* _Problem details_
Print every row below unchanged, character for character.

_____

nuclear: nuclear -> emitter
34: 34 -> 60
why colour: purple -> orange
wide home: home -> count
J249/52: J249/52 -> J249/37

_____

* _Written reply_
nuclear: nuclear -> emitter
34: 34 -> 60
why colour: purple -> orange
wide home: home -> count
J249/52: J249/52 -> J249/37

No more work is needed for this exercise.